Since Glu and GABA have opposite effect on STN activity, so, Glu/GABA is always used to reflect the neuron activity. In this study, 45min after the onset of exercise, Glu/GABA was significantly higher than that of the rest condition (Figure 9). Accordingly, behavioral study showed that the self motivated exercise capacity of the rats decreased obviously which implied the appearance of the ‘early fatigue’. This result was consistent with the electrophysiological study. This indicated that, Glu/GABA was closely relevant to the development of ‘early fatigue’. However, 15min after exhaustion, Glu/GABA was significantly lower than that of rest condition. This result was not consistent with the dynamic changes of STN activity observed by the electrophysiological study (Figure 7). Although, Glu and GABA are the dominant neurotransmitters in modulating STN activity, the effects of other neurotransmitters, such as DA and 5-HT, couldn’t be ignored. And we presume that the differences described above might be relevant to the dynamic changes of other neurochemicals, and further study is needed.
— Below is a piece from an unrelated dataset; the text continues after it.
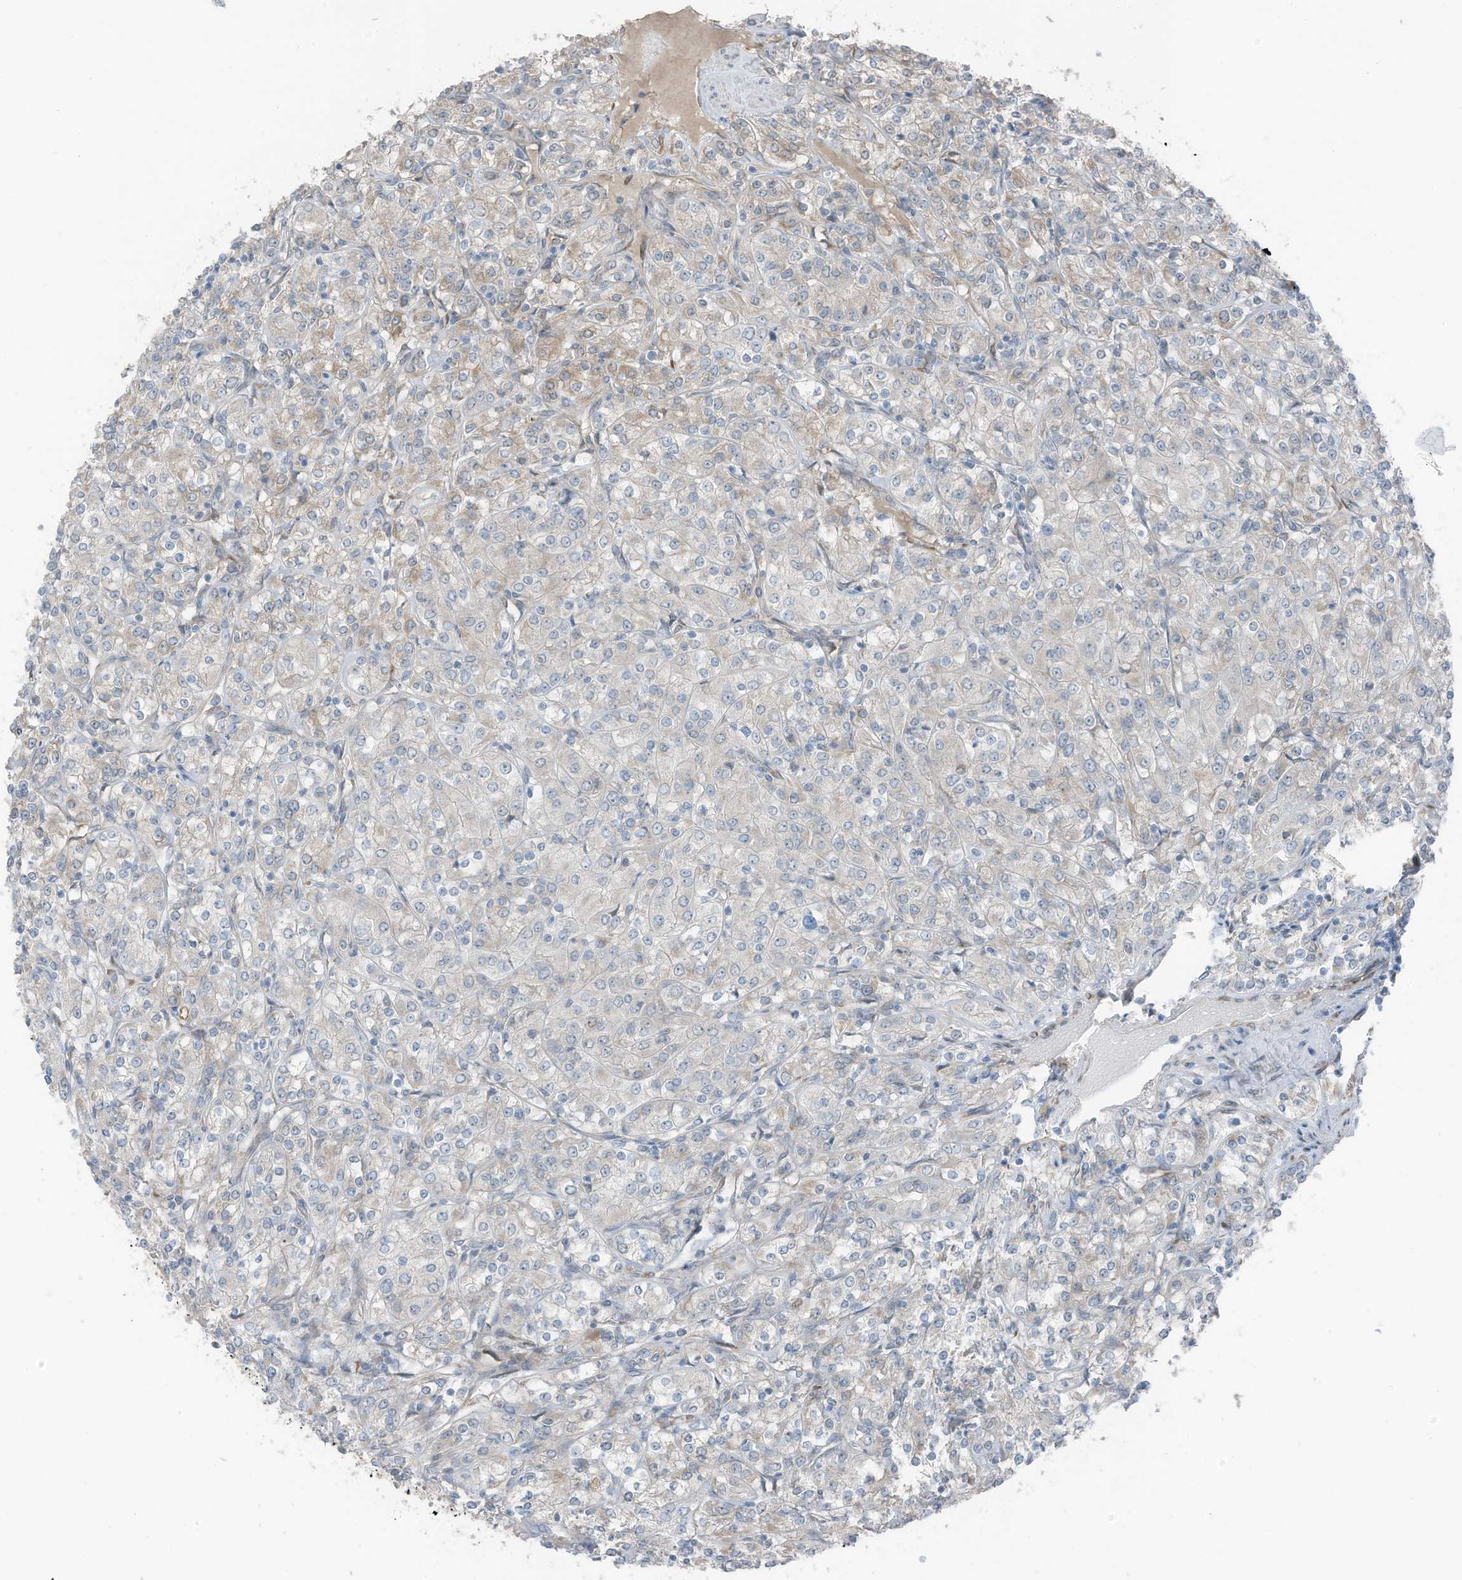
{"staining": {"intensity": "negative", "quantity": "none", "location": "none"}, "tissue": "renal cancer", "cell_type": "Tumor cells", "image_type": "cancer", "snomed": [{"axis": "morphology", "description": "Adenocarcinoma, NOS"}, {"axis": "topography", "description": "Kidney"}], "caption": "Renal adenocarcinoma was stained to show a protein in brown. There is no significant expression in tumor cells.", "gene": "ARHGEF33", "patient": {"sex": "male", "age": 77}}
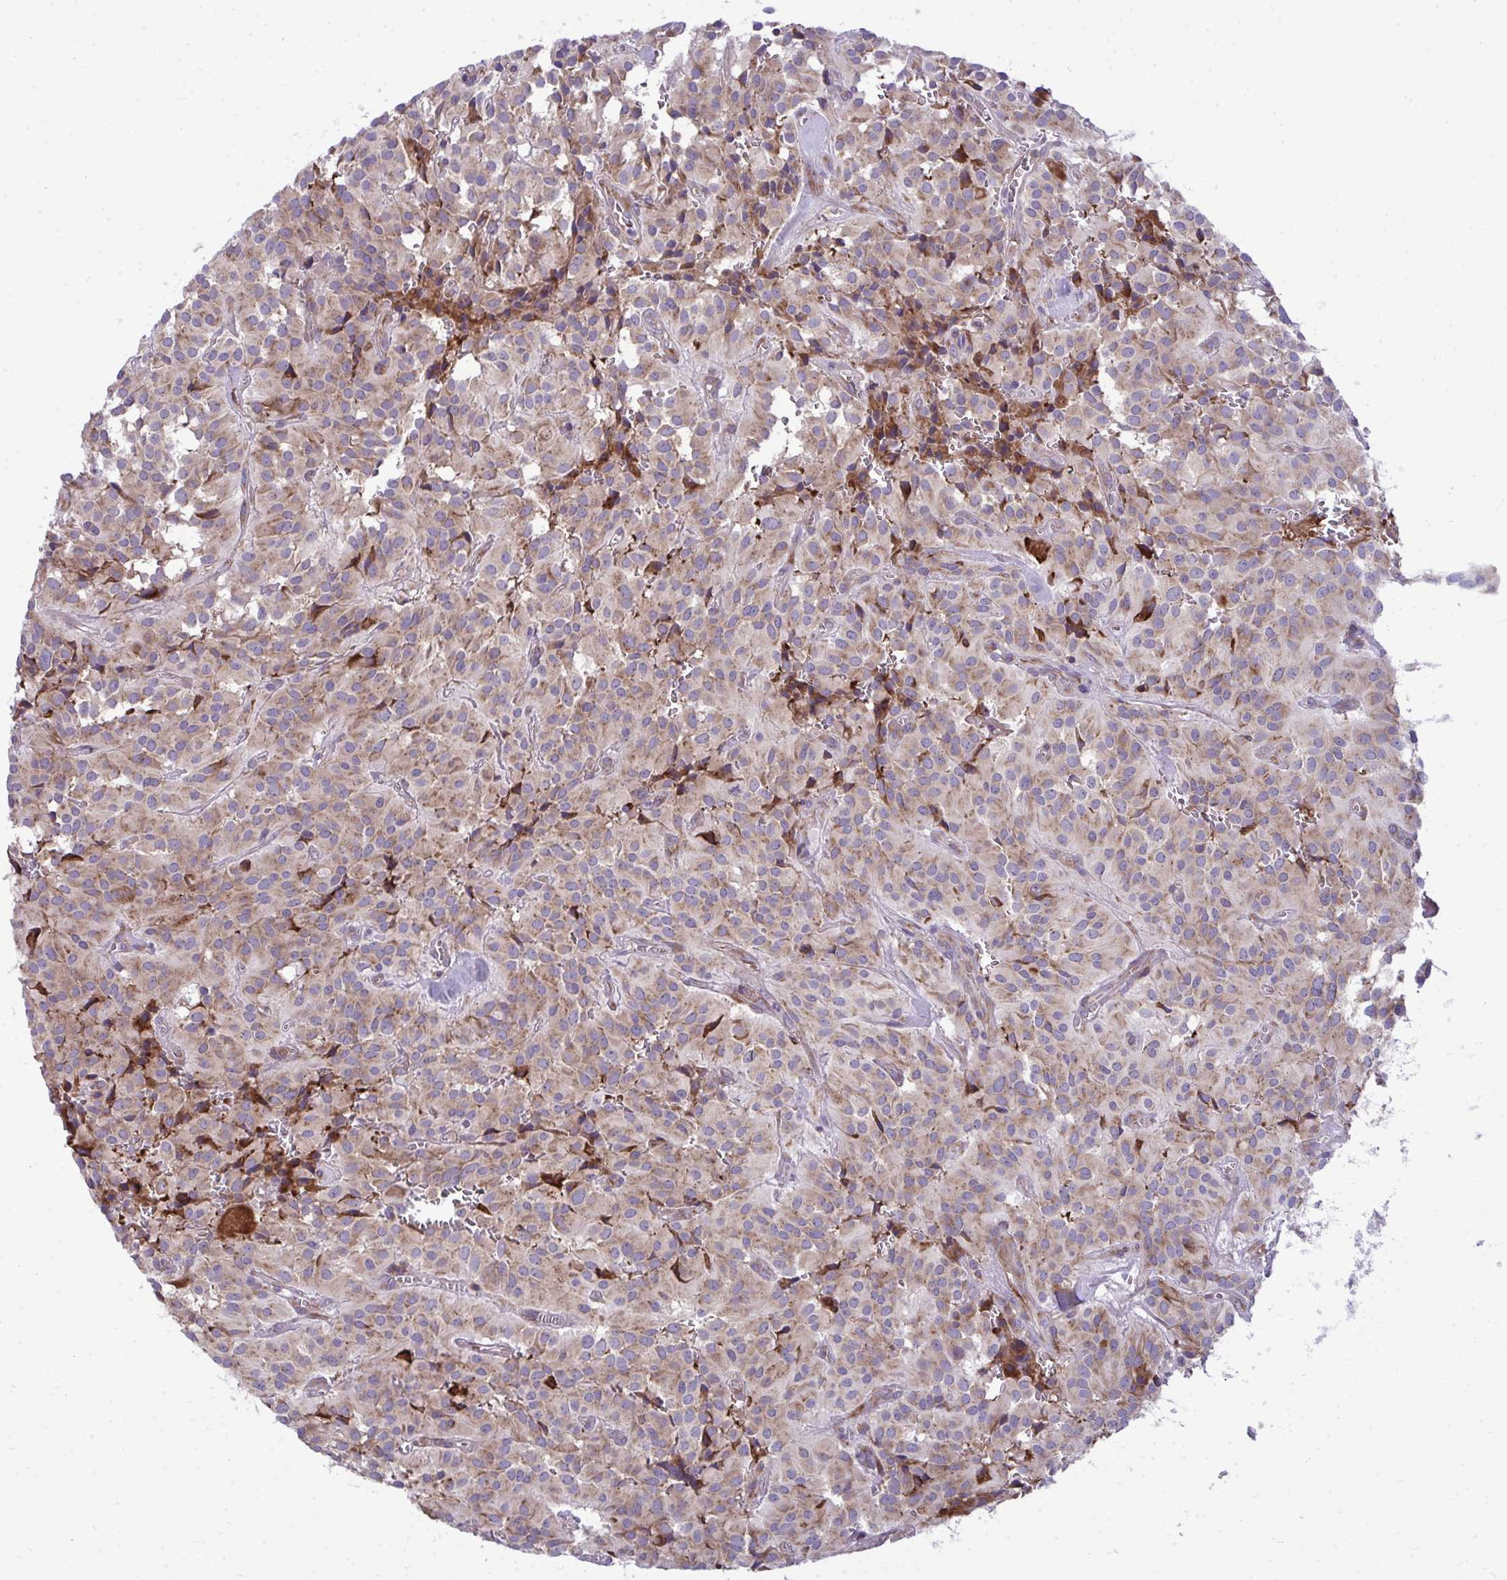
{"staining": {"intensity": "weak", "quantity": ">75%", "location": "cytoplasmic/membranous"}, "tissue": "glioma", "cell_type": "Tumor cells", "image_type": "cancer", "snomed": [{"axis": "morphology", "description": "Glioma, malignant, Low grade"}, {"axis": "topography", "description": "Brain"}], "caption": "Human glioma stained with a brown dye shows weak cytoplasmic/membranous positive expression in approximately >75% of tumor cells.", "gene": "GFPT2", "patient": {"sex": "male", "age": 42}}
In summary, the present study shows that, the development of the cortex fatigue during exhausting exercise consists of two phases, ‘early fatigue’ and exhaustion. Our results suggest that, dynamic changes of STN activity are closely relevant to the development of ‘early fatigue’ rather than exhaustion, and the changes of STN activity during the development of ‘early fatigue’ might be partly related to the variance of Glu and GABA levels in STN extracellular fluid.